Senior Paul Whaley, an employee at Jet’s Pizza, is one of many people who have continued to work during the COVID-19 pandemic at essential businesses. Applying for a job at an essential business is one alternative way for teens who have lost a different job due to the coronavirus to make money. Whaley explained how his job has changed significantly since the pandemic began, since the restaurant has “switched to curbside pickup to minimize contact for everyone…allowed for customers to choose a contactless delivery option, [and] we all have to be wearing masks and gloves.”

   Getting a summer job is a common way for high school students to make money in their free time. But what do you do when a summer job is no longer possible? Due to the coronavirus pandemic, 31 percent of surveyed SHS students have already been laid off from their summer jobs, and many more are still uncertain about whether they will be able to work. Fortunately, no job does not have to mean no money.  There are several options students can still do, even in these unprecedented times.


  • Babysit


   With kids out of school and many parents likely continuing to work from home, babysitters may be needed this summer more than ever. You can see if any neighbors or families you know are in need of a babysitter, or try to find a job or advertise your services in online neighborhood groups such as Next-door Neighbor.


  • Apply to work at an “essential business”


   While many common businesses are currently closed and not in need of employees, you could apply to work in places that will remain open, such as Kroger, fast food restaurants, and other stores. This option inherently brings more risk since it requires increased contact with others; however, businesses are taking many measures to ensure the safety of their employees.

   Senior Paul Whaley, who works at Jet’s Pizza, said for those looking for an alternative to their normal summer job, he “would recommend to try to get a job at an essential business,” however, finding one could be difficult as “a lot of managers have to deal with extra responsibilities and concerns right now and their stores might already be cutting hours for the workers they have already.” Whaley noted that working during a pandemic has been very different due to changes in the restaurant’s busyness and new safety measures.


  • Be a driver for a food delivery company such as Door Dash


   Door Dash is an app that allows people to get food from many restaurants delivered to their house. Drivers for the app accept orders in their area and deliver the food. Drivers get to keep 100% of the delivery fee plus any tips and some can earn $15-$25 per hour, which makes it a fairly high paying option for teens. However, you must be 18 or older in order to work for the app.


  • Offer services such as dog walking or doing yard work


   As a common alternative to the traditional summer job, it is usually not difficult to find someone willing to pay for services like yard work. Additionally, this type of job can be done no matter what circumstances arise due to COVID-19.


  • Run an Etsy shop


   For creative teens, selling homemade products on Etsy is a great way to make money. There are a variety of items you could create and sell, from personalized paintings to jewelry. While Etsy requires its users to be at least 18 to run their own shop,  but minors can sell on the website under the supervision of a parent or guardian.
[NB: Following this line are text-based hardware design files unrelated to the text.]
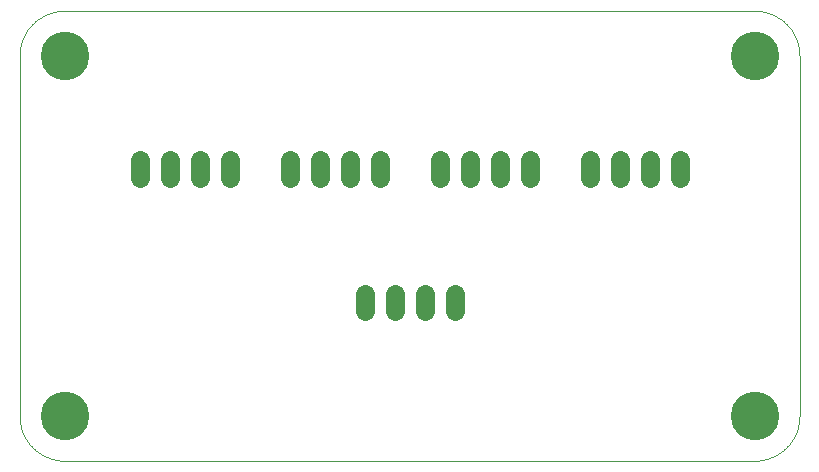
<source format=gbs>
G75*
%MOIN*%
%OFA0B0*%
%FSLAX25Y25*%
%IPPOS*%
%LPD*%
%AMOC8*
5,1,8,0,0,1.08239X$1,22.5*
%
%ADD10C,0.00000*%
%ADD11C,0.06337*%
%ADD12C,0.16211*%
D10*
X0022200Y0007200D02*
X0252200Y0007200D01*
X0252562Y0007204D01*
X0252925Y0007218D01*
X0253287Y0007239D01*
X0253648Y0007270D01*
X0254008Y0007309D01*
X0254367Y0007357D01*
X0254725Y0007414D01*
X0255082Y0007479D01*
X0255437Y0007553D01*
X0255790Y0007636D01*
X0256141Y0007727D01*
X0256489Y0007826D01*
X0256835Y0007934D01*
X0257179Y0008050D01*
X0257519Y0008175D01*
X0257856Y0008307D01*
X0258190Y0008448D01*
X0258521Y0008597D01*
X0258848Y0008754D01*
X0259171Y0008918D01*
X0259490Y0009090D01*
X0259804Y0009270D01*
X0260115Y0009458D01*
X0260420Y0009653D01*
X0260721Y0009855D01*
X0261017Y0010065D01*
X0261307Y0010281D01*
X0261593Y0010505D01*
X0261873Y0010735D01*
X0262147Y0010972D01*
X0262415Y0011216D01*
X0262678Y0011466D01*
X0262934Y0011722D01*
X0263184Y0011985D01*
X0263428Y0012253D01*
X0263665Y0012527D01*
X0263895Y0012807D01*
X0264119Y0013093D01*
X0264335Y0013383D01*
X0264545Y0013679D01*
X0264747Y0013980D01*
X0264942Y0014285D01*
X0265130Y0014596D01*
X0265310Y0014910D01*
X0265482Y0015229D01*
X0265646Y0015552D01*
X0265803Y0015879D01*
X0265952Y0016210D01*
X0266093Y0016544D01*
X0266225Y0016881D01*
X0266350Y0017221D01*
X0266466Y0017565D01*
X0266574Y0017911D01*
X0266673Y0018259D01*
X0266764Y0018610D01*
X0266847Y0018963D01*
X0266921Y0019318D01*
X0266986Y0019675D01*
X0267043Y0020033D01*
X0267091Y0020392D01*
X0267130Y0020752D01*
X0267161Y0021113D01*
X0267182Y0021475D01*
X0267196Y0021838D01*
X0267200Y0022200D01*
X0267200Y0142200D01*
X0267196Y0142562D01*
X0267182Y0142925D01*
X0267161Y0143287D01*
X0267130Y0143648D01*
X0267091Y0144008D01*
X0267043Y0144367D01*
X0266986Y0144725D01*
X0266921Y0145082D01*
X0266847Y0145437D01*
X0266764Y0145790D01*
X0266673Y0146141D01*
X0266574Y0146489D01*
X0266466Y0146835D01*
X0266350Y0147179D01*
X0266225Y0147519D01*
X0266093Y0147856D01*
X0265952Y0148190D01*
X0265803Y0148521D01*
X0265646Y0148848D01*
X0265482Y0149171D01*
X0265310Y0149490D01*
X0265130Y0149804D01*
X0264942Y0150115D01*
X0264747Y0150420D01*
X0264545Y0150721D01*
X0264335Y0151017D01*
X0264119Y0151307D01*
X0263895Y0151593D01*
X0263665Y0151873D01*
X0263428Y0152147D01*
X0263184Y0152415D01*
X0262934Y0152678D01*
X0262678Y0152934D01*
X0262415Y0153184D01*
X0262147Y0153428D01*
X0261873Y0153665D01*
X0261593Y0153895D01*
X0261307Y0154119D01*
X0261017Y0154335D01*
X0260721Y0154545D01*
X0260420Y0154747D01*
X0260115Y0154942D01*
X0259804Y0155130D01*
X0259490Y0155310D01*
X0259171Y0155482D01*
X0258848Y0155646D01*
X0258521Y0155803D01*
X0258190Y0155952D01*
X0257856Y0156093D01*
X0257519Y0156225D01*
X0257179Y0156350D01*
X0256835Y0156466D01*
X0256489Y0156574D01*
X0256141Y0156673D01*
X0255790Y0156764D01*
X0255437Y0156847D01*
X0255082Y0156921D01*
X0254725Y0156986D01*
X0254367Y0157043D01*
X0254008Y0157091D01*
X0253648Y0157130D01*
X0253287Y0157161D01*
X0252925Y0157182D01*
X0252562Y0157196D01*
X0252200Y0157200D01*
X0022200Y0157200D01*
X0021838Y0157196D01*
X0021475Y0157182D01*
X0021113Y0157161D01*
X0020752Y0157130D01*
X0020392Y0157091D01*
X0020033Y0157043D01*
X0019675Y0156986D01*
X0019318Y0156921D01*
X0018963Y0156847D01*
X0018610Y0156764D01*
X0018259Y0156673D01*
X0017911Y0156574D01*
X0017565Y0156466D01*
X0017221Y0156350D01*
X0016881Y0156225D01*
X0016544Y0156093D01*
X0016210Y0155952D01*
X0015879Y0155803D01*
X0015552Y0155646D01*
X0015229Y0155482D01*
X0014910Y0155310D01*
X0014596Y0155130D01*
X0014285Y0154942D01*
X0013980Y0154747D01*
X0013679Y0154545D01*
X0013383Y0154335D01*
X0013093Y0154119D01*
X0012807Y0153895D01*
X0012527Y0153665D01*
X0012253Y0153428D01*
X0011985Y0153184D01*
X0011722Y0152934D01*
X0011466Y0152678D01*
X0011216Y0152415D01*
X0010972Y0152147D01*
X0010735Y0151873D01*
X0010505Y0151593D01*
X0010281Y0151307D01*
X0010065Y0151017D01*
X0009855Y0150721D01*
X0009653Y0150420D01*
X0009458Y0150115D01*
X0009270Y0149804D01*
X0009090Y0149490D01*
X0008918Y0149171D01*
X0008754Y0148848D01*
X0008597Y0148521D01*
X0008448Y0148190D01*
X0008307Y0147856D01*
X0008175Y0147519D01*
X0008050Y0147179D01*
X0007934Y0146835D01*
X0007826Y0146489D01*
X0007727Y0146141D01*
X0007636Y0145790D01*
X0007553Y0145437D01*
X0007479Y0145082D01*
X0007414Y0144725D01*
X0007357Y0144367D01*
X0007309Y0144008D01*
X0007270Y0143648D01*
X0007239Y0143287D01*
X0007218Y0142925D01*
X0007204Y0142562D01*
X0007200Y0142200D01*
X0007200Y0022200D01*
X0007204Y0021838D01*
X0007218Y0021475D01*
X0007239Y0021113D01*
X0007270Y0020752D01*
X0007309Y0020392D01*
X0007357Y0020033D01*
X0007414Y0019675D01*
X0007479Y0019318D01*
X0007553Y0018963D01*
X0007636Y0018610D01*
X0007727Y0018259D01*
X0007826Y0017911D01*
X0007934Y0017565D01*
X0008050Y0017221D01*
X0008175Y0016881D01*
X0008307Y0016544D01*
X0008448Y0016210D01*
X0008597Y0015879D01*
X0008754Y0015552D01*
X0008918Y0015229D01*
X0009090Y0014910D01*
X0009270Y0014596D01*
X0009458Y0014285D01*
X0009653Y0013980D01*
X0009855Y0013679D01*
X0010065Y0013383D01*
X0010281Y0013093D01*
X0010505Y0012807D01*
X0010735Y0012527D01*
X0010972Y0012253D01*
X0011216Y0011985D01*
X0011466Y0011722D01*
X0011722Y0011466D01*
X0011985Y0011216D01*
X0012253Y0010972D01*
X0012527Y0010735D01*
X0012807Y0010505D01*
X0013093Y0010281D01*
X0013383Y0010065D01*
X0013679Y0009855D01*
X0013980Y0009653D01*
X0014285Y0009458D01*
X0014596Y0009270D01*
X0014910Y0009090D01*
X0015229Y0008918D01*
X0015552Y0008754D01*
X0015879Y0008597D01*
X0016210Y0008448D01*
X0016544Y0008307D01*
X0016881Y0008175D01*
X0017221Y0008050D01*
X0017565Y0007934D01*
X0017911Y0007826D01*
X0018259Y0007727D01*
X0018610Y0007636D01*
X0018963Y0007553D01*
X0019318Y0007479D01*
X0019675Y0007414D01*
X0020033Y0007357D01*
X0020392Y0007309D01*
X0020752Y0007270D01*
X0021113Y0007239D01*
X0021475Y0007218D01*
X0021838Y0007204D01*
X0022200Y0007200D01*
D11*
X0122200Y0056987D02*
X0122200Y0062924D01*
X0132200Y0062924D02*
X0132200Y0056987D01*
X0142200Y0056987D02*
X0142200Y0062924D01*
X0152200Y0062924D02*
X0152200Y0056987D01*
X0147200Y0101476D02*
X0147200Y0107413D01*
X0157200Y0107413D02*
X0157200Y0101476D01*
X0167200Y0101476D02*
X0167200Y0107413D01*
X0177200Y0107413D02*
X0177200Y0101476D01*
X0197200Y0101476D02*
X0197200Y0107413D01*
X0207200Y0107413D02*
X0207200Y0101476D01*
X0217200Y0101476D02*
X0217200Y0107413D01*
X0227200Y0107413D02*
X0227200Y0101476D01*
X0127200Y0101476D02*
X0127200Y0107413D01*
X0117200Y0107413D02*
X0117200Y0101476D01*
X0107200Y0101476D02*
X0107200Y0107413D01*
X0097200Y0107413D02*
X0097200Y0101476D01*
X0077200Y0101476D02*
X0077200Y0107413D01*
X0067200Y0107413D02*
X0067200Y0101476D01*
X0057200Y0101476D02*
X0057200Y0107413D01*
X0047200Y0107413D02*
X0047200Y0101476D01*
D12*
X0022200Y0142200D03*
X0022200Y0022200D03*
X0252200Y0022200D03*
X0252200Y0142200D03*
M02*

</source>
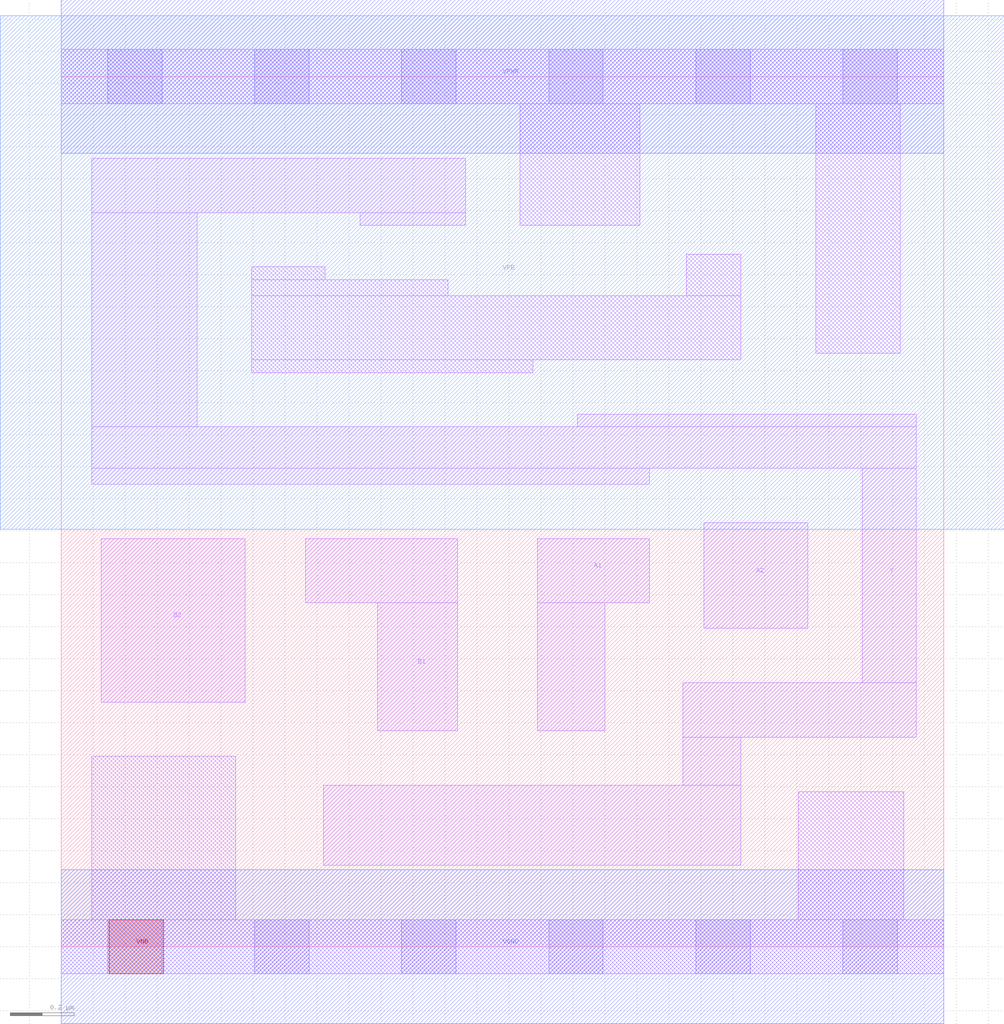
<source format=lef>
# Copyright 2020 The SkyWater PDK Authors
#
# Licensed under the Apache License, Version 2.0 (the "License");
# you may not use this file except in compliance with the License.
# You may obtain a copy of the License at
#
#     https://www.apache.org/licenses/LICENSE-2.0
#
# Unless required by applicable law or agreed to in writing, software
# distributed under the License is distributed on an "AS IS" BASIS,
# WITHOUT WARRANTIES OR CONDITIONS OF ANY KIND, either express or implied.
# See the License for the specific language governing permissions and
# limitations under the License.
#
# SPDX-License-Identifier: Apache-2.0

VERSION 5.7 ;
  NOWIREEXTENSIONATPIN ON ;
  DIVIDERCHAR "/" ;
  BUSBITCHARS "[]" ;
MACRO sky130_fd_sc_hd__a22oi_1
  CLASS CORE ;
  FOREIGN sky130_fd_sc_hd__a22oi_1 ;
  ORIGIN  0.000000  0.000000 ;
  SIZE  2.760000 BY  2.720000 ;
  SYMMETRY X Y R90 ;
  SITE unithd ;
  PIN A1
    ANTENNAGATEAREA  0.247500 ;
    DIRECTION INPUT ;
    USE SIGNAL ;
    PORT
      LAYER li1 ;
        RECT 1.490000 0.675000 1.700000 1.075000 ;
        RECT 1.490000 1.075000 1.840000 1.275000 ;
    END
  END A1
  PIN A2
    ANTENNAGATEAREA  0.247500 ;
    DIRECTION INPUT ;
    USE SIGNAL ;
    PORT
      LAYER li1 ;
        RECT 2.010000 0.995000 2.335000 1.325000 ;
    END
  END A2
  PIN B1
    ANTENNAGATEAREA  0.247500 ;
    DIRECTION INPUT ;
    USE SIGNAL ;
    PORT
      LAYER li1 ;
        RECT 0.765000 1.075000 1.240000 1.275000 ;
        RECT 0.990000 0.675000 1.240000 1.075000 ;
    END
  END B1
  PIN B2
    ANTENNAGATEAREA  0.247500 ;
    DIRECTION INPUT ;
    USE SIGNAL ;
    PORT
      LAYER li1 ;
        RECT 0.125000 0.765000 0.575000 1.275000 ;
    END
  END B2
  PIN VNB
    PORT
      LAYER pwell ;
        RECT 0.150000 -0.085000 0.320000 0.085000 ;
    END
  END VNB
  PIN VPB
    PORT
      LAYER nwell ;
        RECT -0.190000 1.305000 2.950000 2.910000 ;
    END
  END VPB
  PIN Y
    ANTENNADIFFAREA  0.858000 ;
    DIRECTION OUTPUT ;
    USE SIGNAL ;
    PORT
      LAYER li1 ;
        RECT 0.095000 1.445000 1.840000 1.495000 ;
        RECT 0.095000 1.495000 2.675000 1.625000 ;
        RECT 0.095000 1.625000 0.425000 2.295000 ;
        RECT 0.095000 2.295000 1.265000 2.465000 ;
        RECT 0.820000 0.255000 2.125000 0.505000 ;
        RECT 0.935000 2.255000 1.265000 2.295000 ;
        RECT 1.615000 1.625000 2.675000 1.665000 ;
        RECT 1.945000 0.505000 2.125000 0.655000 ;
        RECT 1.945000 0.655000 2.675000 0.825000 ;
        RECT 2.505000 0.825000 2.675000 1.495000 ;
    END
  END Y
  PIN VGND
    DIRECTION INOUT ;
    SHAPE ABUTMENT ;
    USE GROUND ;
    PORT
      LAYER met1 ;
        RECT 0.000000 -0.240000 2.760000 0.240000 ;
    END
  END VGND
  PIN VPWR
    DIRECTION INOUT ;
    SHAPE ABUTMENT ;
    USE POWER ;
    PORT
      LAYER met1 ;
        RECT 0.000000 2.480000 2.760000 2.960000 ;
    END
  END VPWR
  OBS
    LAYER li1 ;
      RECT 0.000000 -0.085000 2.760000 0.085000 ;
      RECT 0.000000  2.635000 2.760000 2.805000 ;
      RECT 0.095000  0.085000 0.545000 0.595000 ;
      RECT 0.595000  1.795000 1.475000 1.835000 ;
      RECT 0.595000  1.835000 2.125000 2.035000 ;
      RECT 0.595000  2.035000 1.210000 2.085000 ;
      RECT 0.595000  2.085000 0.825000 2.125000 ;
      RECT 1.435000  2.255000 1.810000 2.635000 ;
      RECT 1.955000  2.035000 2.125000 2.165000 ;
      RECT 2.305000  0.085000 2.635000 0.485000 ;
      RECT 2.360000  1.855000 2.625000 2.635000 ;
    LAYER mcon ;
      RECT 0.145000 -0.085000 0.315000 0.085000 ;
      RECT 0.145000  2.635000 0.315000 2.805000 ;
      RECT 0.605000 -0.085000 0.775000 0.085000 ;
      RECT 0.605000  2.635000 0.775000 2.805000 ;
      RECT 1.065000 -0.085000 1.235000 0.085000 ;
      RECT 1.065000  2.635000 1.235000 2.805000 ;
      RECT 1.525000 -0.085000 1.695000 0.085000 ;
      RECT 1.525000  2.635000 1.695000 2.805000 ;
      RECT 1.985000 -0.085000 2.155000 0.085000 ;
      RECT 1.985000  2.635000 2.155000 2.805000 ;
      RECT 2.445000 -0.085000 2.615000 0.085000 ;
      RECT 2.445000  2.635000 2.615000 2.805000 ;
  END
END sky130_fd_sc_hd__a22oi_1
END LIBRARY

</source>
  • Sell your clothes on social media


   During the coronavirus pandemic, many people have used their free time to clean their closets. If you find you have lots of clothes you no longer want but are in good condition, consider selling them on social media. You can make an account dedicated to selling clothes and post photos and prices for the clothing. Although this option is not one that will necessarily last throughout the summer, it is a good, quick way to make a bit of extra money.